Técnicos de iluminación, sonido, maquinaria o montadores forman parte de ese engranaje silencioso que sostiene cada función y que, aunque apenas es visible para el espectador, resulta imprescindible para que el festival, que se celebrará de 2 al 26 de julio cobre vida.
El director técnico del festival de teatro, Paco Leal, explica a EFE que detrás de todo ese trabajo existe una filosofía clara basada tanto en la organización como en el respeto al patrimonio histórico de Almagro, pues recuerda que todos los espectáculos se ven en edificios de alto valor arquitectónico.

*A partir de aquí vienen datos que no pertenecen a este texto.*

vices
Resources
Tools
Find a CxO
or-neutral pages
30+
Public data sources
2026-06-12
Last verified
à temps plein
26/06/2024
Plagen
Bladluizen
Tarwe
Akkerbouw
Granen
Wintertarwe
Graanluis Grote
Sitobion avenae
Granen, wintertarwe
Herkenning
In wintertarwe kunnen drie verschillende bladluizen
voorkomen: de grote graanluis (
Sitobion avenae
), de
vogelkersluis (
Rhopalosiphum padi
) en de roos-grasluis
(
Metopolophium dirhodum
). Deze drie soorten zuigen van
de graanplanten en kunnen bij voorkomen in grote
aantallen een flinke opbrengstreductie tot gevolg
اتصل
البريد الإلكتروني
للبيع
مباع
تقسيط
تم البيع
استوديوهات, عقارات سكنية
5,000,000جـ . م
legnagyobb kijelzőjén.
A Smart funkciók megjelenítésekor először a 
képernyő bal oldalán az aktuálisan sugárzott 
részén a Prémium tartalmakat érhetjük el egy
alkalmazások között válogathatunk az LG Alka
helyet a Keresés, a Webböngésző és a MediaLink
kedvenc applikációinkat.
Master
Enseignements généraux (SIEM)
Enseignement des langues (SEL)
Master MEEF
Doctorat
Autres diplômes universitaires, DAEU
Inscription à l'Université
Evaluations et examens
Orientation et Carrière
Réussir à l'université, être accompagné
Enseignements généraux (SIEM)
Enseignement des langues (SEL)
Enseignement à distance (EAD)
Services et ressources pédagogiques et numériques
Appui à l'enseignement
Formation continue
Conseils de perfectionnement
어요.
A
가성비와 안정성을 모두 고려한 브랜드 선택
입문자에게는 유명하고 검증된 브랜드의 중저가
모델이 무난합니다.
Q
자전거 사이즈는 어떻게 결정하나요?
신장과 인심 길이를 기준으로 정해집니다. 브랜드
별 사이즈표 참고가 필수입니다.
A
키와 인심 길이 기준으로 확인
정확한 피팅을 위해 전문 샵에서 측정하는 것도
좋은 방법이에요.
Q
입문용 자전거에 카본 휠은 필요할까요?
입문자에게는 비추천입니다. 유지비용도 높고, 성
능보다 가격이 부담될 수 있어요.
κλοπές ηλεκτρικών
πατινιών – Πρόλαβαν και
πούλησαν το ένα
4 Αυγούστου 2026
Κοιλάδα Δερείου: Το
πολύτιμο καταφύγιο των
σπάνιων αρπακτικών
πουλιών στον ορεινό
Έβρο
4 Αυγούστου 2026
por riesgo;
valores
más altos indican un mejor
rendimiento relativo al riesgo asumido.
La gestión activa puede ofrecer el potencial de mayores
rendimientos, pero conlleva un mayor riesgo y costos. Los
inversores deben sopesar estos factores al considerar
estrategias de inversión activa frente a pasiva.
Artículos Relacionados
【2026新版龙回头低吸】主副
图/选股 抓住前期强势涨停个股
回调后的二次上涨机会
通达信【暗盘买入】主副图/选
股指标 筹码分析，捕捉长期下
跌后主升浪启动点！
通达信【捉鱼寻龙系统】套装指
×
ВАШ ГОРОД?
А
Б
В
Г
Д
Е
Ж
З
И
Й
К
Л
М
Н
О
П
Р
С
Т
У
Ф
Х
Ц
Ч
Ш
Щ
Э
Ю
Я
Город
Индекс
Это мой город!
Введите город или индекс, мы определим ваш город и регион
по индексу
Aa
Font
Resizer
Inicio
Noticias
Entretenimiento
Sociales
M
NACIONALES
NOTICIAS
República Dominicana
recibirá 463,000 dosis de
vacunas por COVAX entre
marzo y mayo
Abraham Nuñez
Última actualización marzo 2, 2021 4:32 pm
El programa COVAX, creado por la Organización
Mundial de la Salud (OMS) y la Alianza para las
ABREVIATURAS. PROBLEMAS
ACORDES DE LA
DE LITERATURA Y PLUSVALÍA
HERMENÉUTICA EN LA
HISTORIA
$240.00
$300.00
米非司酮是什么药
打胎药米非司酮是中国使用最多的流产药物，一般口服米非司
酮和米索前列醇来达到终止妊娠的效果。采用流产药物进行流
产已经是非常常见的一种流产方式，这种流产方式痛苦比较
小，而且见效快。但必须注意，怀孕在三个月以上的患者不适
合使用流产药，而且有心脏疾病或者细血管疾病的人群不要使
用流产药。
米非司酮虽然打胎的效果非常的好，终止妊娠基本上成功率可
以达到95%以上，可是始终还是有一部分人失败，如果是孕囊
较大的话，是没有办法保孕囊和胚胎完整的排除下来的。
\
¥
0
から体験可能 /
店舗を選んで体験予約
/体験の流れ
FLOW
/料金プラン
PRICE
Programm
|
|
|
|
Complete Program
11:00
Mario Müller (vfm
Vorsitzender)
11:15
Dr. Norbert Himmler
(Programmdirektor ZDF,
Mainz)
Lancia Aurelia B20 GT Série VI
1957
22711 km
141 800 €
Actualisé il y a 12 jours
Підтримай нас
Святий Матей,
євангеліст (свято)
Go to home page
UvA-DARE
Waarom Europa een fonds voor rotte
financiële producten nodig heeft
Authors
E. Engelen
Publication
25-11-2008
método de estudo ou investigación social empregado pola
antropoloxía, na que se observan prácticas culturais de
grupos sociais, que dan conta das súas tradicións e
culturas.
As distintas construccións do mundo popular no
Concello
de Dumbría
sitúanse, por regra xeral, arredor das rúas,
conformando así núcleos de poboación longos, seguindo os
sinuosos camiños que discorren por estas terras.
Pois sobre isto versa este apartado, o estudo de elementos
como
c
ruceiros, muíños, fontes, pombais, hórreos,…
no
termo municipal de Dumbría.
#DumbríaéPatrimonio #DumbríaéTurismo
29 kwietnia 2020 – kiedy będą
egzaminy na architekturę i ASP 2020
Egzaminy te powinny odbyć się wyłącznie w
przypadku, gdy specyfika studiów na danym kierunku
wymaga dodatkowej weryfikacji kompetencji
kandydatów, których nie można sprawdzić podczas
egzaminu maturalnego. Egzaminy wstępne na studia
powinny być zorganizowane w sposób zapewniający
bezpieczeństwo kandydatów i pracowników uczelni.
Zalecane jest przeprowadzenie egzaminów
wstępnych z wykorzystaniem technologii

El respeto por su cuidado es una premisa básica, hasta el punto que desvela que «en el Corral de Comedias no se mete ni un solo tornillo en la infraestructura. Todo es autoportante, todo va encajado entre techo y suelo, porque el patrimonio hay que cuidarlo», señala.
«Construir esta casa del teatro se hace con mucho trabajo y sobre todo con un equipo maravilloso. Aquí todos remamos en la misma dirección y eso, creo yo, es la base de nuestro éxito», afirma.